On Tue, Jun 4, 2019 at 6:14 AM SZEDER Gábor <[email protected]> wrote:
>
> On Tue, Jun 04, 2019 at 12:26:14AM -0700, Elijah Newren wrote:
> > Of course, this wasn't the only bug; it also showed we had a glaring
> > whole in our test coverage -- there's a dearth of tests for rename/add
> > conflicts, and in particular none involving content merges for the
> > rename side. So, I created a patch which adds some tests for that
> > (which triggered the assertion error). I pulled SZEDER's fix into the
> > same patch and added a commit message explaining the issue, using a
> > Based-on-patch-by tag for the fix.
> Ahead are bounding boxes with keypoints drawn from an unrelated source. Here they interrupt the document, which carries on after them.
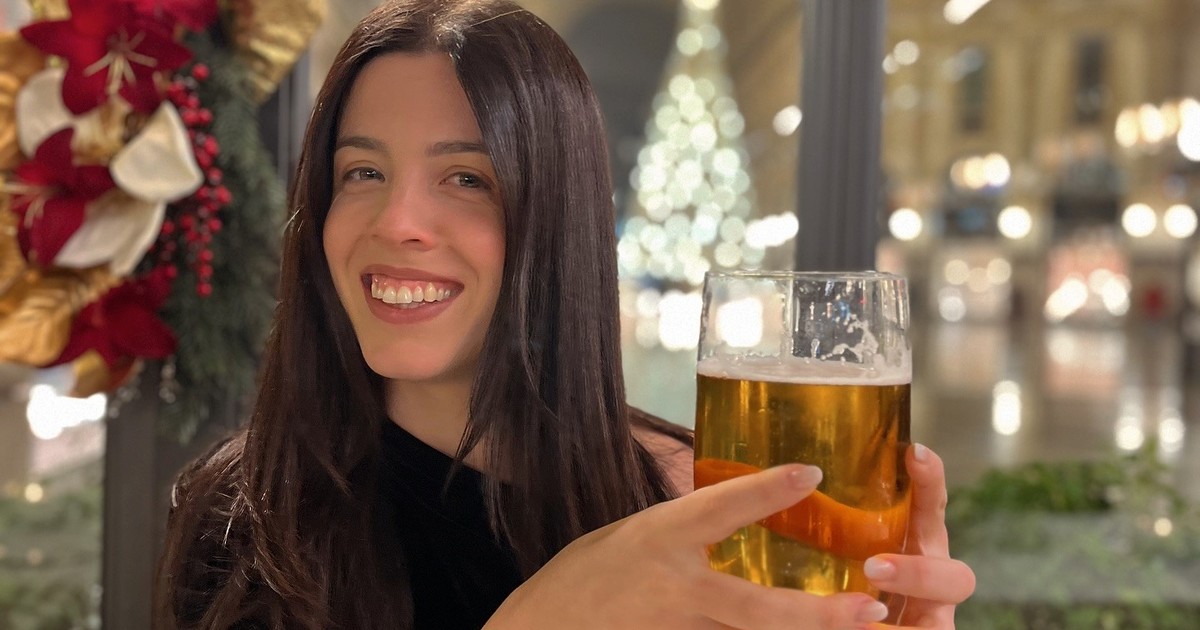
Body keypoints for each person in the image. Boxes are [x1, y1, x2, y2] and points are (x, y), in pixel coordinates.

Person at [154, 1, 976, 628]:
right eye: (361, 173)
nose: (397, 222)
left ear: (557, 219)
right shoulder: (243, 519)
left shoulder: (694, 505)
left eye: (467, 179)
SZEDER: if you'd like to see this
> > in a different format (maybe I add tests which show the error and then
> > in a separate patch authored by you we introduce your fix?), just let
> > me know.
>
> Nah, I'm fine with it.
>
...
> > In commit 8daec1df03de ("merge-recursive: switch from (oid,mode) pairs
> > to a diff_filespec", 2019-04-05), we actually switched from
> > (oid,mode,path) triplets to a diff_filespec -- but most callsites in the
> > patch only needed to worry about oid and mode so the commit message
> > focused on that. The oversight in the commit message apparently spilled
> > over to the code as will; one of the dozen or so callsites accidentally
>
> s/will/well/
Thanks, will fix this up.
> > + git ls-files -u >out &&
> > + test_line_count = 2 out &&
> > + git ls-files -u b >out &&
>
> Are these two 'git ls-files -u' executions as intended, i.e. first
> without a file and then with 'b'?
>
> Or is this a bit of a "Huh?!"-inducing way (for me; for you it might
> be an idiom :) to check that 'b' has two unmerged entries and no other
> file has unmerged entries?
Yes, with rename/add there's always a possibility that the original
filename ('a', in this case) appears unmerged or that due to the
rename/add collision that both paths are renamed (e.g. 'b.HEAD' and
'b.MERGE_HEAD') and entries for these are found in the index. I'll
add a quick little comment before the second saying 'Also, make sure
both unmerged entries are for "b"'.
> > + git hash-object b >actual &&
> > + git hash-object ours >expect &&
> > + test_cmp expect actual
>
> So these last three lines compute the object ids of two files and then
> compare those two oids to make sure they match... But wouldn't a
> 'test_cmp ours b' do the trick just as well?
Yes, that'd be better. I'll fix it up and resend.